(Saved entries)
= = =
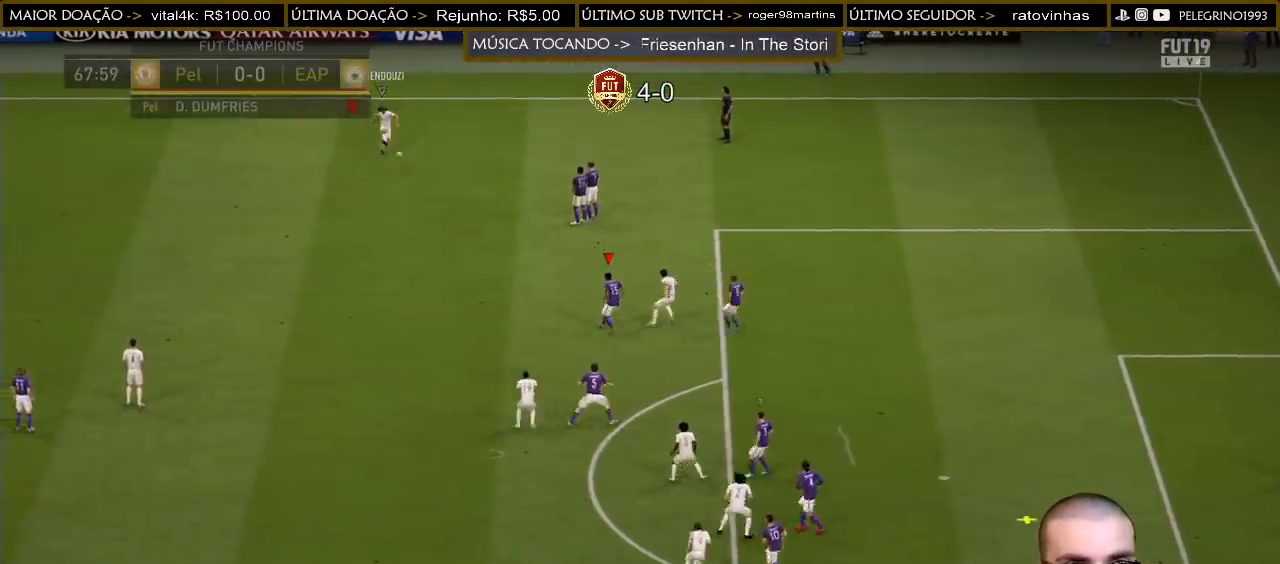
{"buttons": ["R2"], "left_stick": "left", "right_stick": "center", "events": [[100, "CROSS", "down"], [133, "left_stick", "left"], [367, "CROSS", "up"], [433, "CROSS", "down"], [467, "CROSS", "up"], [467, "R2", "down"]]}
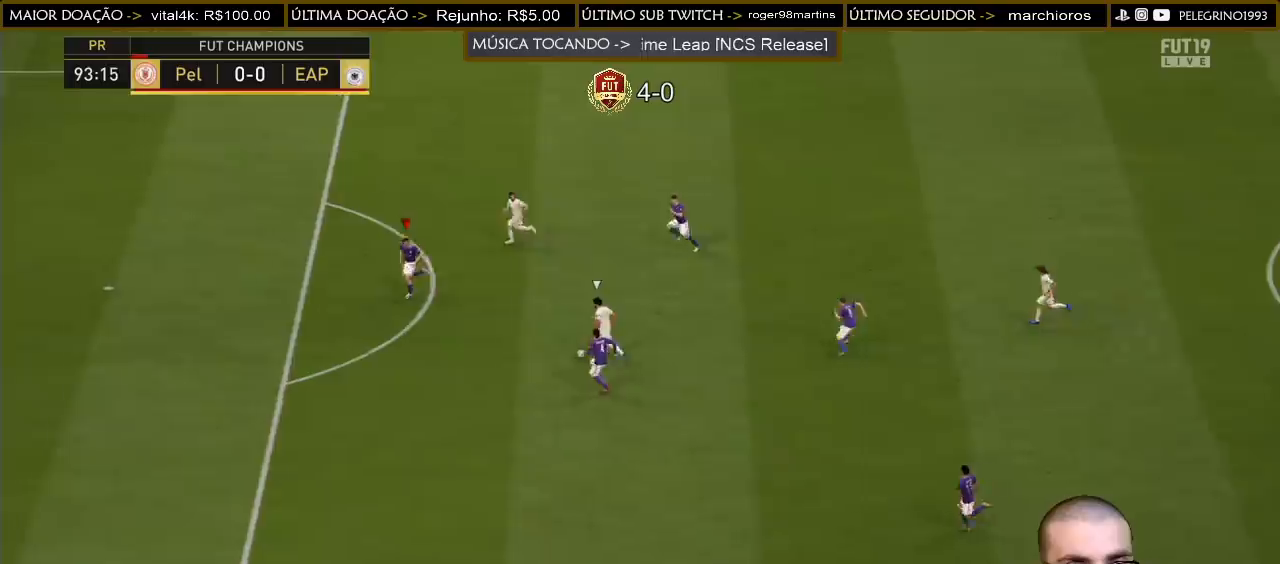
{"buttons": ["R2"], "left_stick": "up-left", "right_stick": "center", "events": [[67, "R2", "up"], [67, "left_stick", "up-left"], [200, "R2", "down"]]}
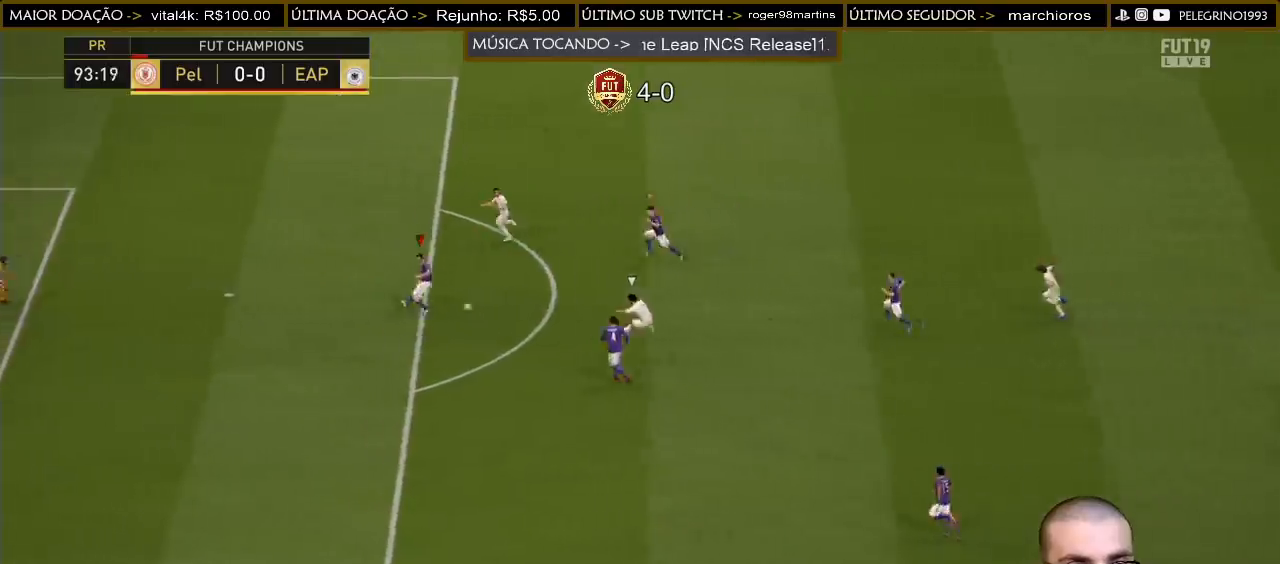
{"buttons": [], "left_stick": "up", "right_stick": "center", "events": [[167, "left_stick", "left"], [200, "R2", "up"], [367, "left_stick", "center"], [433, "left_stick", "up"]]}
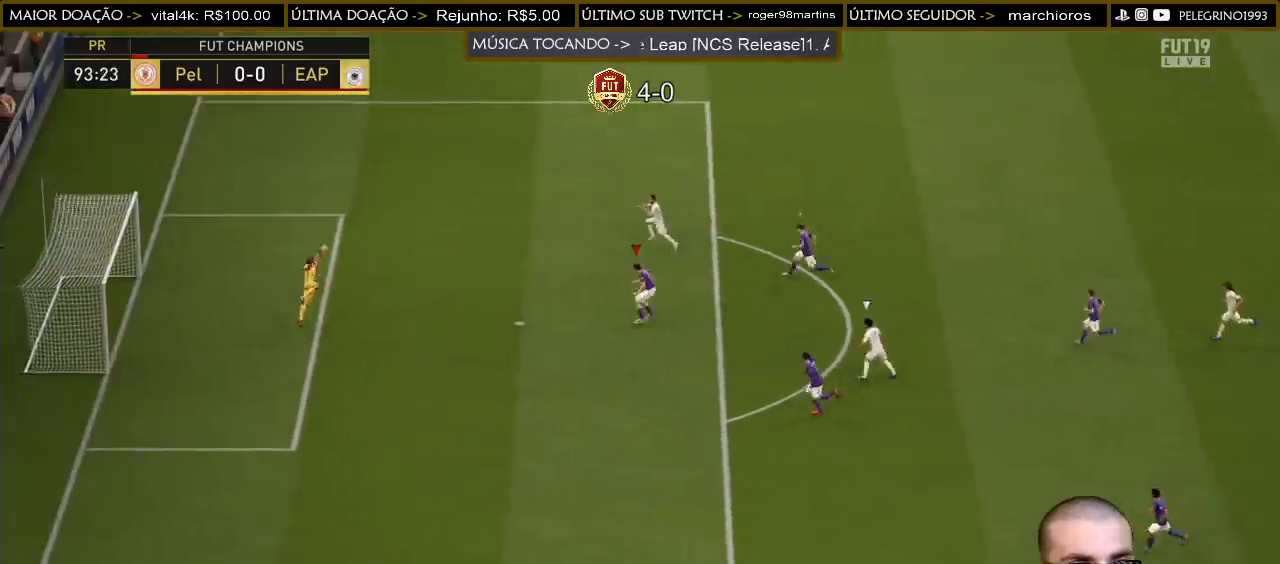
{"buttons": [], "left_stick": "center", "right_stick": "center", "events": [[500, "left_stick", "center"]]}
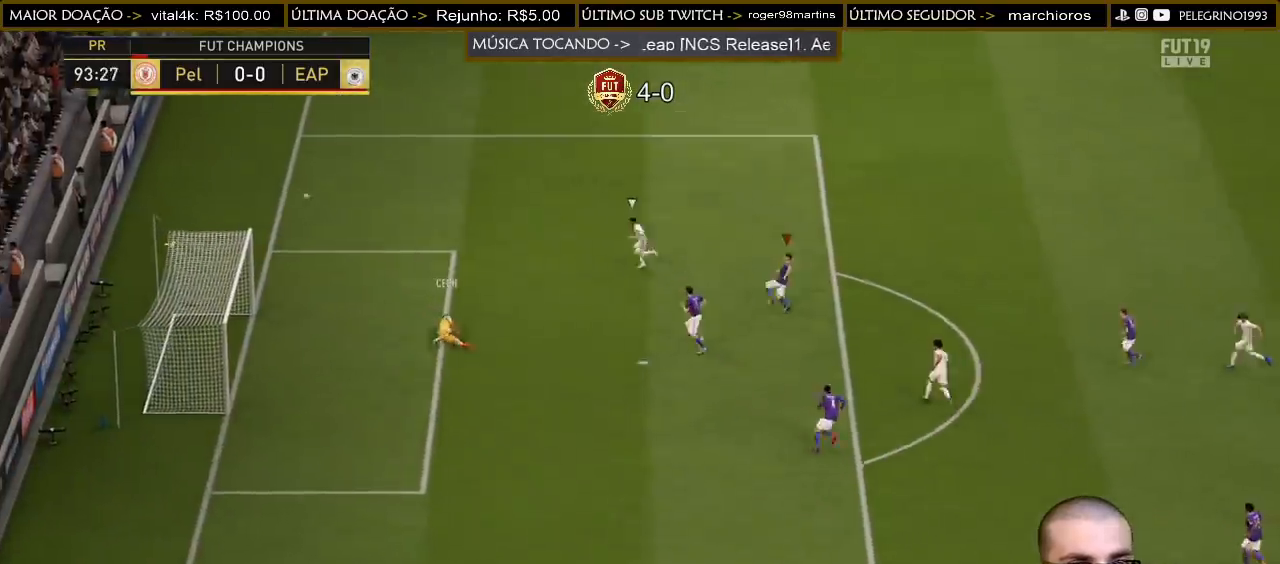
{"buttons": ["L1"], "left_stick": "center", "right_stick": "center", "events": [[100, "R1", "down"], [167, "CROSS", "down"], [167, "L1", "down"], [233, "L1", "up"], [233, "R1", "up"], [333, "L1", "down"], [333, "R1", "down"], [367, "R1", "up"], [433, "L1", "up"], [467, "CROSS", "up"], [467, "R1", "down"], [500, "L1", "down"], [500, "R1", "up"]]}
= = =
=== Exercise goal ===
Write out the data in full and exactly as given, though without the images.

=== Task response ===
{"buttons": ["R2"], "left_stick": "left", "right_stick": "center", "events": [[100, "CROSS", "down"], [133, "left_stick", "left"], [367, "CROSS", "up"], [433, "CROSS", "down"], [467, "CROSS", "up"], [467, "R2", "down"]]}
{"buttons": ["R2"], "left_stick": "up-left", "right_stick": "center", "events": [[67, "R2", "up"], [67, "left_stick", "up-left"], [200, "R2", "down"]]}
{"buttons": [], "left_stick": "up", "right_stick": "center", "events": [[167, "left_stick", "left"], [200, "R2", "up"], [367, "left_stick", "center"], [433, "left_stick", "up"]]}
{"buttons": [], "left_stick": "center", "right_stick": "center", "events": [[500, "left_stick", "center"]]}
{"buttons": ["L1"], "left_stick": "center", "right_stick": "center", "events": [[100, "R1", "down"], [167, "CROSS", "down"], [167, "L1", "down"], [233, "L1", "up"], [233, "R1", "up"], [333, "L1", "down"], [333, "R1", "down"], [367, "R1", "up"], [433, "L1", "up"], [467, "CROSS", "up"], [467, "R1", "down"], [500, "L1", "down"], [500, "R1", "up"]]}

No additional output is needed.